Year 7 Pupils' Views of the Future

1School of Sociology and Social Policy, University of Liverpool, Liverpool L69 3BX, UK
2AimHigher, University of Westminster, London WIB 2UW, UK
3School of Education, University of Durham, Durham DHI 3HP, UK

Received 17 August 2010; Revised 24 January 2011; Accepted 8 February 2011

Academic Editor: Masha Gartstein

Copyright © 2011 Ken Roberts et al. This is an open access article distributed under the Creative Commons Attribution License, which permits unrestricted use, distribution, and reproduction in any medium, provided the original work is properly cited.
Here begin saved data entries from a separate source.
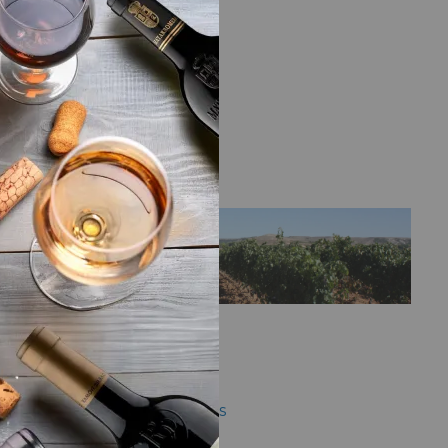
LA BODEGA
do
12
Bodega
Bodegas De Bardos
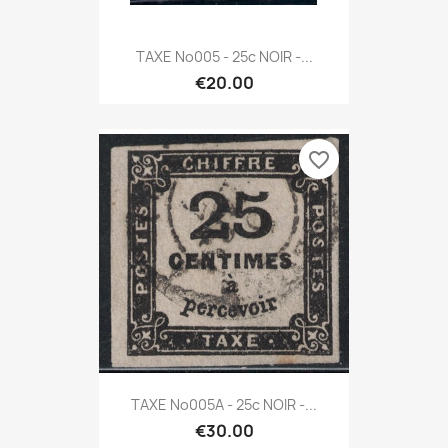
TAXE No005 - 25c NOIR -...
€20.00
favorite_border
TAXE No005A - 25c NOIR -...
€30.00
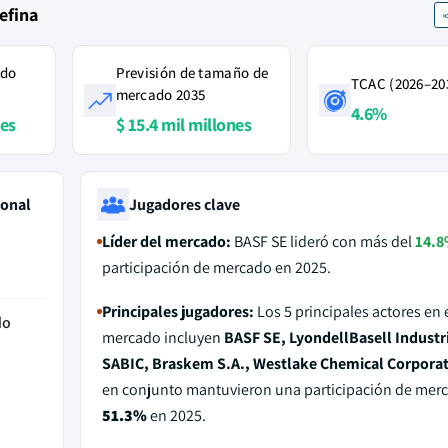
efina
ado
Previsión de tamaño de
TCAC (2026–20
mercado 2035
4.6%
nes
$ 15.4 mil millones
ional
Jugadores clave
Líder del mercado:
BASF SE lideró con más del
14.
participación de mercado en 2025.
Principales jugadores:
Los 5 principales actores en 
do
mercado incluyen
BASF SE, LyondellBasell Industri
SABIC, Braskem S.A., Westlake Chemical Corpora
en conjunto mantuvieron una participación de merc
51.3%
en 2025.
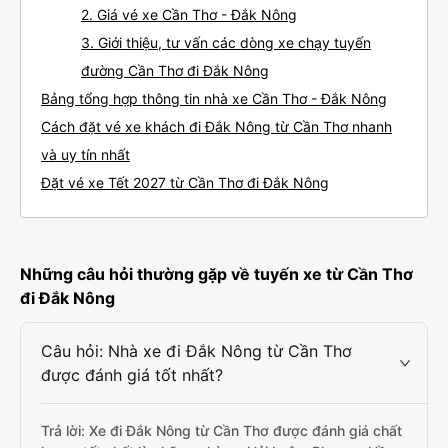
2. Giá vé xe Cần Thơ - Đắk Nông
3. Giới thiệu, tư vấn các dòng xe chạy tuyến
đường Cần Thơ đi Đắk Nông
Bảng tổng hợp thông tin nhà xe Cần Thơ - Đắk Nông
Cách đặt vé xe khách đi Đắk Nông từ Cần Thơ nhanh
và uy tín nhất
Đặt vé xe Tết 2027 từ Cần Thơ đi Đắk Nông
Những câu hỏi thường gặp về tuyến xe từ Cần Thơ
đi Đắk Nông
Câu hỏi: Nhà xe đi Đắk Nông từ Cần Thơ
được đánh giá tốt nhất?
Trả lời: Xe đi Đắk Nông từ Cần Thơ được đánh giá chất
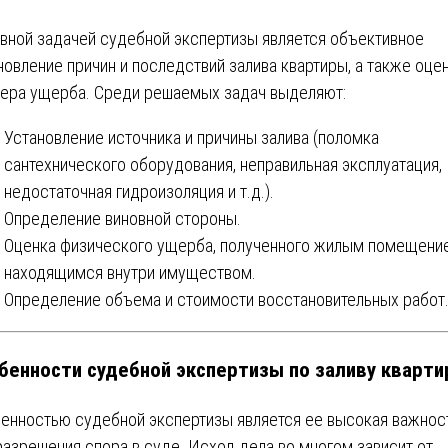
вной задачей судебной экспертизы является объективное
новление причин и последствий залива квартиры, а также оце
ера ущерба. Среди решаемых задач выделяют:
Установление источника и причины залива (поломка
сантехнического оборудования, неправильная эксплуатация,
недостаточная гидроизоляция и т.д.).
Определение виновной стороны.
Оценка физического ущерба, полученного жилым помещени
находящимся внутри имуществом.
Определение объема и стоимости восстановительных работ
бенности судебной экспертизы по заливу кварт
енностью судебной экспертизы является ее высокая важнос
разрешения спора в суде. Исход дела во многом зависит от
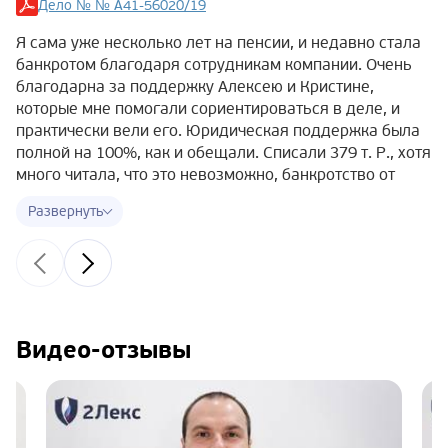
Дело № № А41-56020/19
Я сама уже несколько лет на пенсии, и недавно стала
банкротом благодаря сотрудникам компании. Очень
благодарна за поддержку Алексею и Кристине,
которые мне помогали сориентироваться в деле, и
практически вели его. Юридическая поддержка была
полной на 100%, как и обещали. Списали 379 т. Р., хотя
много читала, что это невозможно, банкротство от
полумиллиона и т.д. Дело № А41-56020/19, могу
сказать, что ничего страшного в судебных мерах нет,
если платить нечем и есть хорошее
юрсопровождение. Только дам хороший совет —
лучше начинать готовить документы заранее, чтобы не
терять время!
Видео-отзывы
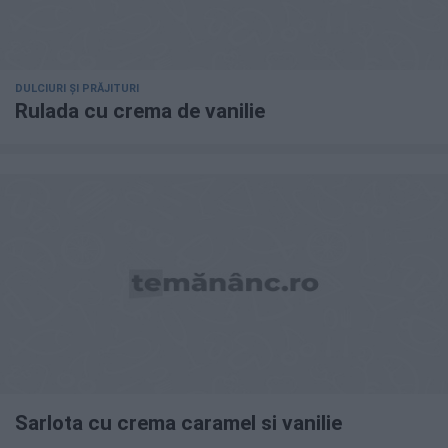
DULCIURI ȘI PRĂJITURI
Rulada cu crema de vanilie
Sarlota cu crema caramel si vanilie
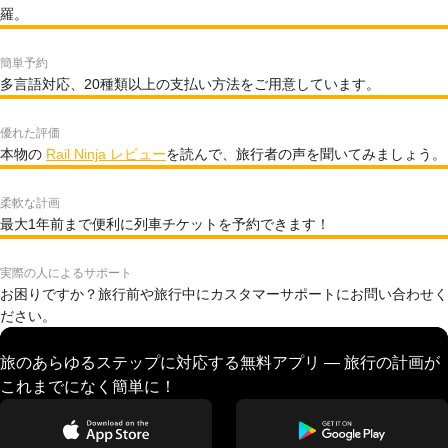
羅。
簡単予約
多言語対応、20種類以上の支払い方法をご用意しています。
優れた評価
本物の
Rail Ninja レビュー
を読んで、旅行者の声を聞いてみましょう。
柔軟な計画
最大1年前まで便利に列車チケットを予約できます！
実際の人によるサポート
お困りですか？旅行前や旅行中にカスタマーサポートにお問い合わせく
ださい。
旅のあらゆるステップに対応する無料アプリ — 旅行の計画が
これまでになく簡単に！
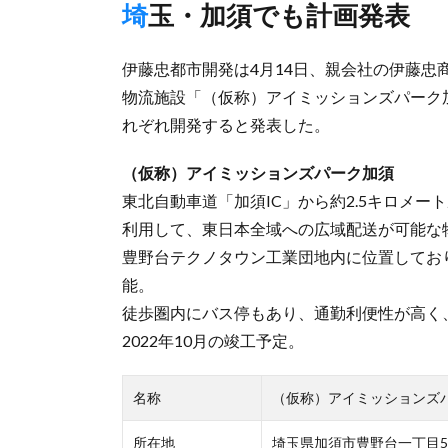
埼玉・加須でも計画発表
伊藤忠都市開発は4月14日、親会社の伊藤忠
物流施設「（仮称）アイミッションズパーク
れぞれ開発すると発表した。
（仮称）アイミッションズパーク加須
東北自動車道「加須IC」から約2.5キロメ
利用して、東日本全域への広域配送が可能な
豊野台テクノタウン工業団地内に位置してお
能。
徒歩圏内にバス停もあり、通勤利便性が高く
2022年10月の竣工予定。
名称
（仮称）アイミッションズ
所在地
埼玉県加須市豊野台一丁目56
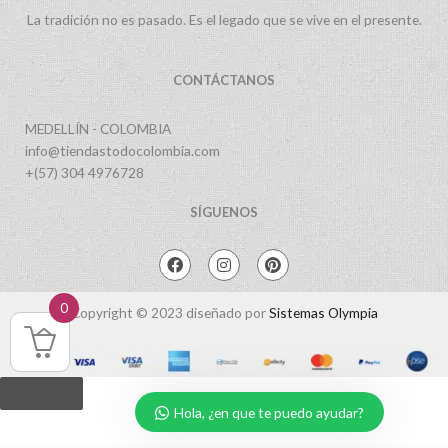
La tradición no es pasado. Es el legado que se vive en el presente.
CONTÁCTANOS
MEDELLÍN - COLOMBIA
info@tiendastodocolombia.com
+(57) 304 4976728
SÍGUENOS
F
I
P
a
n
i
c
s
n
e
t
t
0
Copyright © 2023 diseñado por
Sistemas Olympia
b
a
e
o
g
r
o
r
e
k
a
s
m
t
Hola, ¿en que te puedo ayudar?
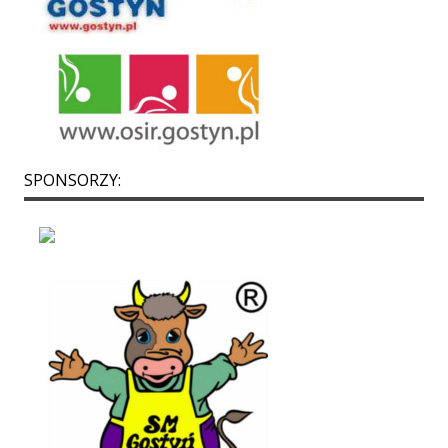
SPONSORZY:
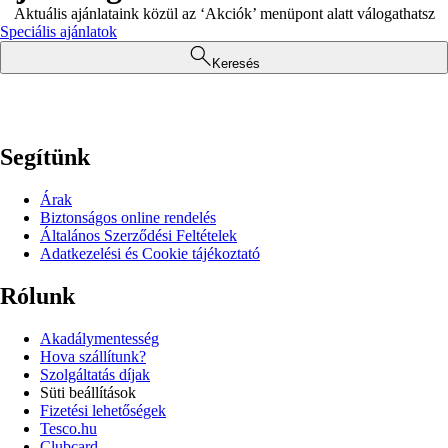
Aktuális ajánlataink közül az ‘Akciók’ menüpont alatt válogathatsz
Speciális ajánlatok
Keresés
Segítünk
Árak
Biztonságos online rendelés
Általános Szerződési Feltételek
Adatkezelési és Cookie tájékoztató
Rólunk
Akadálymentesség
Hova szállítunk?
Szolgáltatás díjak
Süti beállítások
Fizetési lehetőségek
Tesco.hu
Clubcard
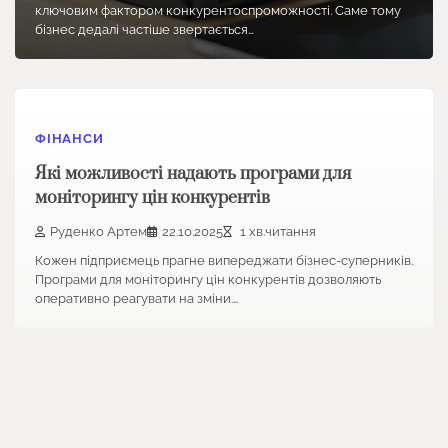
ключовим фактором конкурентоспроможності. Саме тому
бізнес дедалі частіше звертається…
ФІНАНСИ
Які можливості надають програми для
моніторингу цін конкурентів
Руденко Артем
22.10.2025
1 хв.читання
Кожен підприємець прагне випереджати бізнес-суперників.
Програми для моніторингу цін конкурентів дозволяють
оперативно реагувати на зміни.…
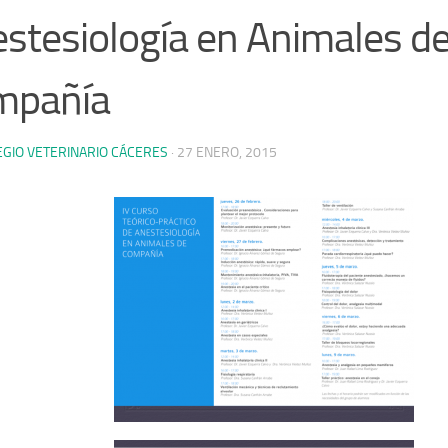
stesiología en Animales d
mpañía
EGIO VETERINARIO CÁCERES
·
27 ENERO, 2015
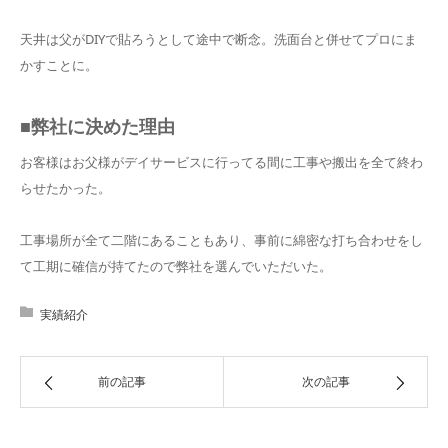
天井は父がDIYで貼ろうとして途中で断念。洗面台と併せてプロにま
かすことに。
■弊社に決めた理由
お客様はお父様がデイサービスに行ってる間に工事や搬出を全て終わ
らせたかった。
工事場所が全て二階にあることもあり、事前に綿密な打ち合わせをし
て工期に確信が持てたので弊社を選んでいただいた。
実績紹介
前の記事
次の記事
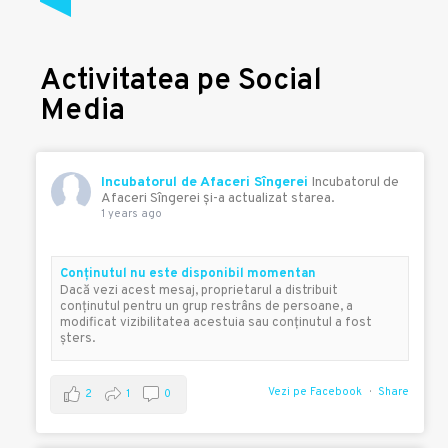
Activitatea pe Social
Media
Incubatorul de Afaceri Sîngerei
Incubatorul de
Afaceri Sîngerei şi-a actualizat starea.
1 years ago
Conţinutul nu este disponibil momentan
Dacă vezi acest mesaj, proprietarul a distribuit
conţinutul pentru un grup restrâns de persoane, a
modificat vizibilitatea acestuia sau conţinutul a fost
şters.
Vezi pe Facebook
Share
2
1
0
This paper reports findings from a study among 610 Year 7 (typically age 12) pupils at 27 nonselective secondary schools in three English regions: Cornwall and Devon, London, and Greater Manchester. Data was gathered in workshops, each with 15–25 pupils, who completed questionnaires and performed individual tasks, all related to their vocational and educational aims, their ideas on what counted as success, and the main influences on their forward thinking, then discussed their answers and results. The discussions were tape recorded. Most pupils expressed robust occupational aims, and most said that they wanted to go to university. Family class did not predict levels of educational or occupational aims, but was related to the importance attached to “the job that I want to do” in the pupils' forward thinking. SAT scores did predict levels of occupational aspiration, ideas on what counted as success, and by whom and what the pupils were most influenced. These findings are interpreted to challenge the view, on which a raft of current policies are based, that social class disparities in educational and labour market outcomes are due to the intergenerational transmission of low aspirations in lower-class families and neighbourhoods. The paper concludes with an alternative model of status transmission processes in which attainments during secondary education are posited as the key intervening variable.